Task: For the entries that follow, tally the lines holding the string "patches". Give the total and nothing else.

Data under study:

::::::

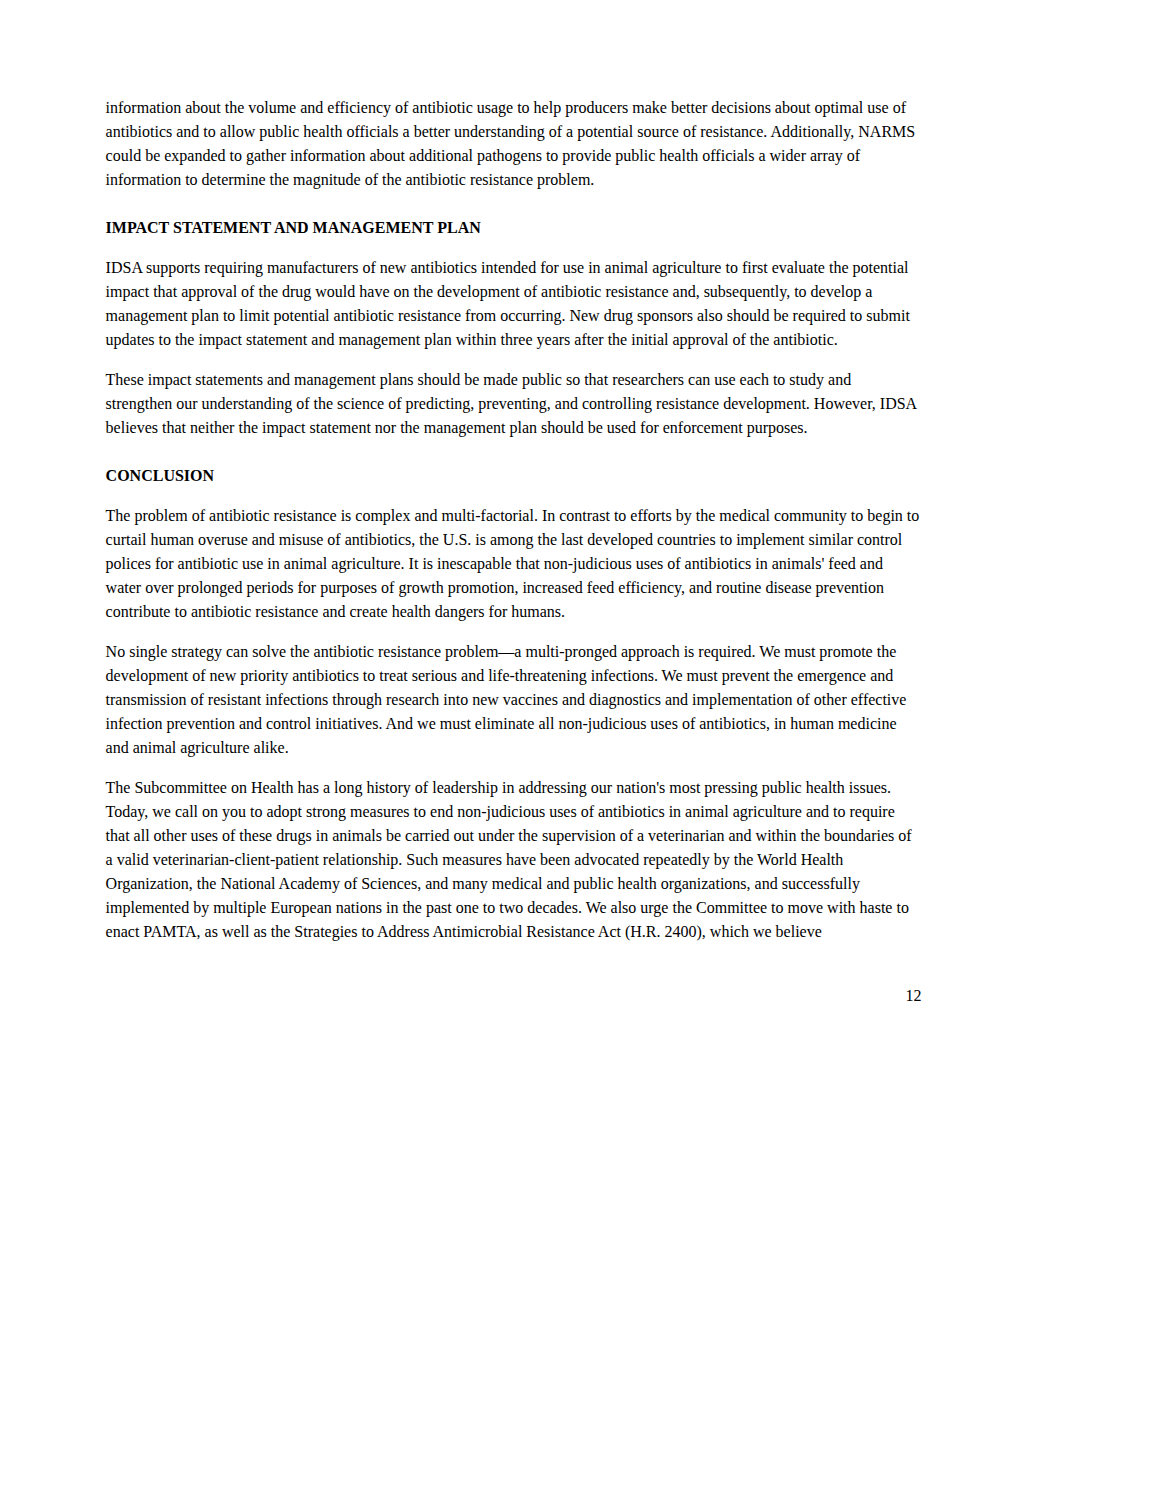information about the volume and efficiency of antibiotic usage to help producers make better decisions about optimal use of antibiotics and to allow public health officials a better understanding of a potential source of resistance. Additionally, NARMS could be expanded to gather information about additional pathogens to provide public health officials a wider array of information to determine the magnitude of the antibiotic resistance problem.
Impact Statement and Management Plan
IDSA supports requiring manufacturers of new antibiotics intended for use in animal agriculture to first evaluate the potential impact that approval of the drug would have on the development of antibiotic resistance and, subsequently, to develop a management plan to limit potential antibiotic resistance from occurring. New drug sponsors also should be required to submit updates to the impact statement and management plan within three years after the initial approval of the antibiotic.
These impact statements and management plans should be made public so that researchers can use each to study and strengthen our understanding of the science of predicting, preventing, and controlling resistance development. However, IDSA believes that neither the impact statement nor the management plan should be used for enforcement purposes.
Conclusion
The problem of antibiotic resistance is complex and multi-factorial. In contrast to efforts by the medical community to begin to curtail human overuse and misuse of antibiotics, the U.S. is among the last developed countries to implement similar control polices for antibiotic use in animal agriculture. It is inescapable that non-judicious uses of antibiotics in animals' feed and water over prolonged periods for purposes of growth promotion, increased feed efficiency, and routine disease prevention contribute to antibiotic resistance and create health dangers for humans.
No single strategy can solve the antibiotic resistance problem—a multi-pronged approach is required. We must promote the development of new priority antibiotics to treat serious and life-threatening infections. We must prevent the emergence and transmission of resistant infections through research into new vaccines and diagnostics and implementation of other effective infection prevention and control initiatives. And we must eliminate all non-judicious uses of antibiotics, in human medicine and animal agriculture alike.
The Subcommittee on Health has a long history of leadership in addressing our nation's most pressing public health issues. Today, we call on you to adopt strong measures to end non-judicious uses of antibiotics in animal agriculture and to require that all other uses of these drugs in animals be carried out under the supervision of a veterinarian and within the boundaries of a valid veterinarian-client-patient relationship. Such measures have been advocated repeatedly by the World Health Organization, the National Academy of Sciences, and many medical and public health organizations, and successfully implemented by multiple European nations in the past one to two decades. We also urge the Committee to move with haste to enact PAMTA, as well as the Strategies to Address Antimicrobial Resistance Act (H.R. 2400), which we believe
12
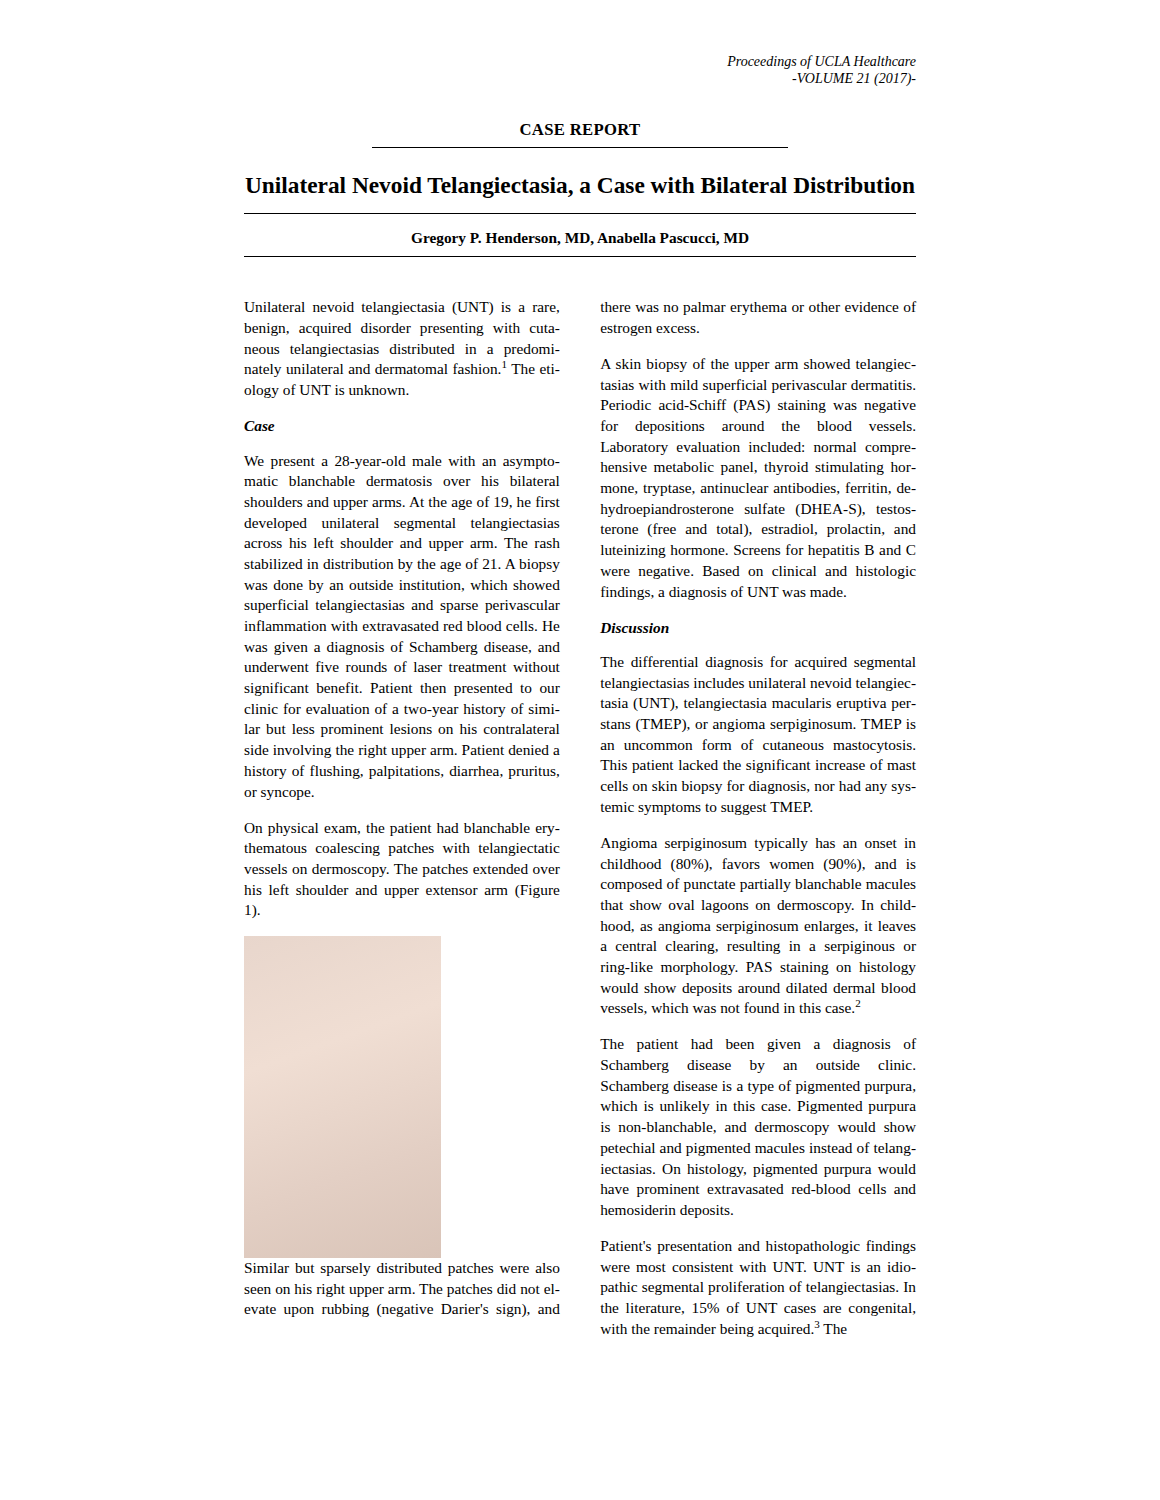Proceedings of UCLA Healthcare
-VOLUME 21 (2017)-
CASE REPORT
Unilateral Nevoid Telangiectasia, a Case with Bilateral Distribution
Gregory P. Henderson, MD, Anabella Pascucci, MD
Unilateral nevoid telangiectasia (UNT) is a rare, benign, acquired disorder presenting with cutaneous telangiectasias distributed in a predominately unilateral and dermatomal fashion.1 The etiology of UNT is unknown.
Case
We present a 28-year-old male with an asymptomatic blanchable dermatosis over his bilateral shoulders and upper arms. At the age of 19, he first developed unilateral segmental telangiectasias across his left shoulder and upper arm. The rash stabilized in distribution by the age of 21. A biopsy was done by an outside institution, which showed superficial telangiectasias and sparse perivascular inflammation with extravasated red blood cells. He was given a diagnosis of Schamberg disease, and underwent five rounds of laser treatment without significant benefit. Patient then presented to our clinic for evaluation of a two-year history of similar but less prominent lesions on his contralateral side involving the right upper arm. Patient denied a history of flushing, palpitations, diarrhea, pruritus, or syncope.
On physical exam, the patient had blanchable erythematous coalescing patches with telangiectatic vessels on dermoscopy. The patches extended over his left shoulder and upper extensor arm (Figure 1).
Similar but sparsely distributed patches were also seen on his right upper arm. The patches did not elevate upon rubbing (negative Darier's sign), and there was no palmar erythema or other evidence of estrogen excess.
A skin biopsy of the upper arm showed telangiectasias with mild superficial perivascular dermatitis. Periodic acid-Schiff (PAS) staining was negative for depositions around the blood vessels. Laboratory evaluation included: normal comprehensive metabolic panel, thyroid stimulating hormone, tryptase, antinuclear antibodies, ferritin, dehydroepiandrosterone sulfate (DHEA-S), testosterone (free and total), estradiol, prolactin, and luteinizing hormone. Screens for hepatitis B and C were negative. Based on clinical and histologic findings, a diagnosis of UNT was made.
Discussion
The differential diagnosis for acquired segmental telangiectasias includes unilateral nevoid telangiectasia (UNT), telangiectasia macularis eruptiva perstans (TMEP), or angioma serpiginosum. TMEP is an uncommon form of cutaneous mastocytosis. This patient lacked the significant increase of mast cells on skin biopsy for diagnosis, nor had any systemic symptoms to suggest TMEP.
Angioma serpiginosum typically has an onset in childhood (80%), favors women (90%), and is composed of punctate partially blanchable macules that show oval lagoons on dermoscopy. In childhood, as angioma serpiginosum enlarges, it leaves a central clearing, resulting in a serpiginous or ring-like morphology. PAS staining on histology would show deposits around dilated dermal blood vessels, which was not found in this case.2
The patient had been given a diagnosis of Schamberg disease by an outside clinic. Schamberg disease is a type of pigmented purpura, which is unlikely in this case. Pigmented purpura is non-blanchable, and dermoscopy would show petechial and pigmented macules instead of telangiectasias. On histology, pigmented purpura would have prominent extravasated red-blood cells and hemosiderin deposits.
Patient's presentation and histopathologic findings were most consistent with UNT. UNT is an idiopathic segmental proliferation of telangiectasias. In the literature, 15% of UNT cases are congenital, with the remainder being acquired.3 The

::::::

Answer area: 2